И вот это все увиденное и слышимое чуть раньше как бы слились воедино, и он представил себе картину, что была тут, скажем, полвека назад, когда эти старички были совсем молодыми, а красавица-церковь похвалялась своей вычурной статью и блеском крестов.
Георгий дошел до речки. Увидел на безлюдной косе рвано отпочковавшийся от берега, лежащий на боку, истлевающий провислыми ребрами баркас. Над ним вились чайки.
И вдруг что-то заставило Георгия остановиться. Вроде свист откуда-то раздался или окрик.
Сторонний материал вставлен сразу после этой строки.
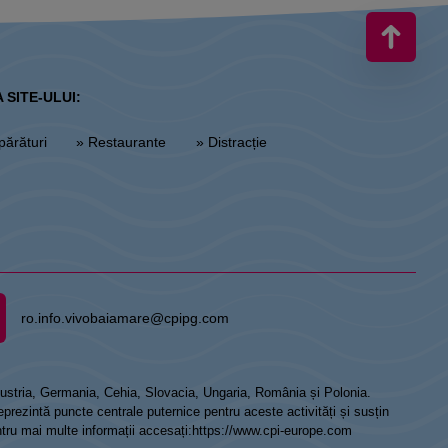
 SITE-ULUI:
părături
» Restaurante
» Distracție
ro.info.vivobaiamare@cpipg.com
 Austria, Germania, Cehia, Slovacia, Ungaria, România și Polonia.
prezintă puncte centrale puternice pentru aceste activități și susțin
ntru mai multe informații accesați:
https://www.cpi-europe.com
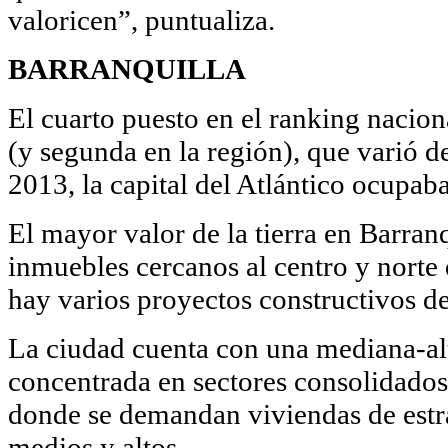
valoricen”, puntualiza.
BARRANQUILLA
El cuarto puesto en el ranking nacion
(y segunda en la región), que varió d
2013, la capital del Atlántico ocupab
El mayor valor de la tierra en Barran
inmuebles cercanos al centro y norte 
hay varios proyectos constructivos d
La ciudad cuenta con una mediana-alt
concentrada en sectores consolidados
donde se demandan viviendas de est
medios y altos.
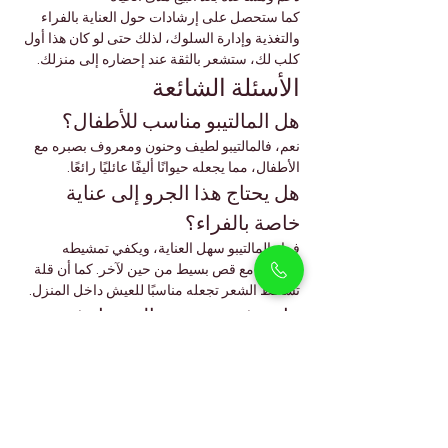
كما ستحصل على إرشادات حول العناية بالفراء 
والتغذية وإدارة السلوك، لذلك حتى لو كان هذا أول 
كلب لك، ستشعر بالثقة عند إحضاره إلى منزلك.
الأسئلة الشائعة
هل المالتيبو مناسب للأطفال؟
نعم، فالمالتيبو لطيف وحنون ومعروف بصبره مع 
الأطفال، مما يجعله حيوانًا أليفًا عائليًا رائعًا.
هل يحتاج هذا الجرو إلى عناية 
خاصة بالفراء؟
فراء المالتيبو سهل العناية، ويكفي تمشيطه 
أسبوعيًا مع قص بسيط من حين لآخر. كما أن قلة 
تساقط الشعر تجعله مناسبًا للعيش داخل المنزل.
هل توفرون خدمة التوصيل في 
جميع أنحاء الإمارات؟
نعم، نوفر التوصيل إلى جميع الإمارات بما في ذلك 
أبوظبي والشارقة والعين.
ما التطعيمات التي حصل عليها 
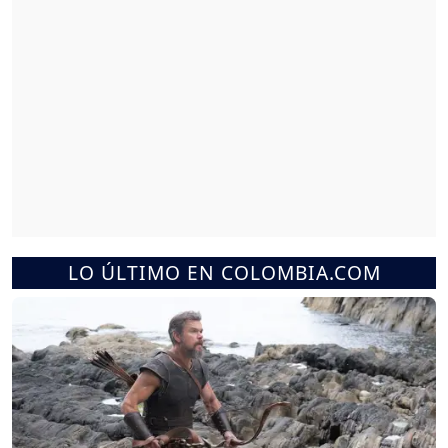
LO ÚLTIMO EN COLOMBIA.COM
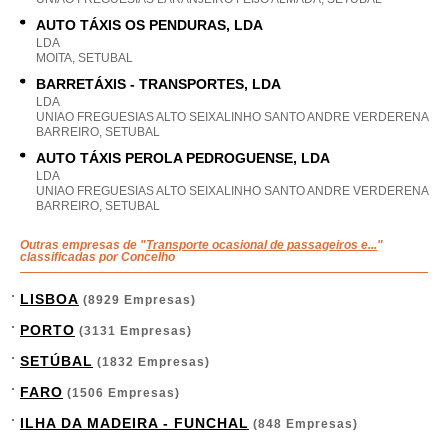
AUTO TÁXIS OS PENDURAS, LDA
LDA
MOITA, SETUBAL
BARRETÁXIS - TRANSPORTES, LDA
LDA
UNIAO FREGUESIAS ALTO SEIXALINHO SANTO ANDRE VERDERENA
BARREIRO, SETUBAL
AUTO TÁXIS PEROLA PEDROGUENSE, LDA
LDA
UNIAO FREGUESIAS ALTO SEIXALINHO SANTO ANDRE VERDERENA
BARREIRO, SETUBAL
Outras empresas de "
Transporte ocasional de passageiros e...
"
classificadas por Concelho
LISBOA
(8929 Empresas)
PORTO
(3131 Empresas)
SETÚBAL
(1832 Empresas)
FARO
(1506 Empresas)
ILHA DA MADEIRA - FUNCHAL
(848 Empresas)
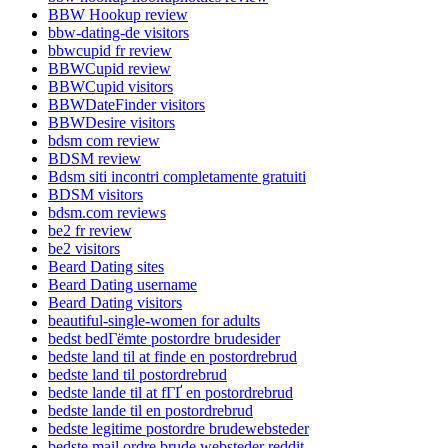
BBW Hookup review
bbw-dating-de visitors
bbwcupid fr review
BBWCupid review
BBWCupid visitors
BBWDateFinder visitors
BBWDesire visitors
bdsm com review
BDSM review
Bdsm siti incontri completamente gratuiti
BDSM visitors
bdsm.com reviews
be2 fr review
be2 visitors
Beard Dating sites
Beard Dating username
Beard Dating visitors
beautiful-single-women for adults
bedst bedГёmte postordre brudesider
bedste land til at finde en postordrebrud
bedste land til postordrebrud
bedste lande til at fГҐ en postordrebrud
bedste lande til en postordrebrud
bedste legitime postordre brudewebsteder
bedste mail ordre brude websteder reddit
Но такой, что услышался не ушами, а чем-то еще, встроенном внутри его организма, но более чувствительным, чем слух.
Он поворотил голову влево и увидел холм, точь-в-точь такой, какой возвышался на краю его родного поселка.
Там, помнил он, росли грубые, прожилистые, даже по молоди пожилостебельные травы, которые не ела скотина и не косили люди. Звали ту траву простонародно дрямом.
Вот в зарослях этого самого дряма тайно неслись отбившиеся от дворов куры, щенилось бездомное собачье и пировали пропащие выпивохи, которые, надрызгавшись, тут же тяжело спали, облепленные мухами и облетанные сытыми от обилия бросовой закуси осьём.
В кустах дряма иногда случалась и летучая любовь: скупая совокупность двух опьяненных бесконечностью терпения душ.
А однажды там было совершено убийство.
Тогда, помнится, Георгия удивил не столько сам факт душегубства, а записка, уголочком торчащая изо рта и ущемленная зубами покойника. В ней была только одна фраза: «Добрея, человек делает глупости!» И – все. И – никаких больше злобных намеков или слов, близких к угрозам и антипатии.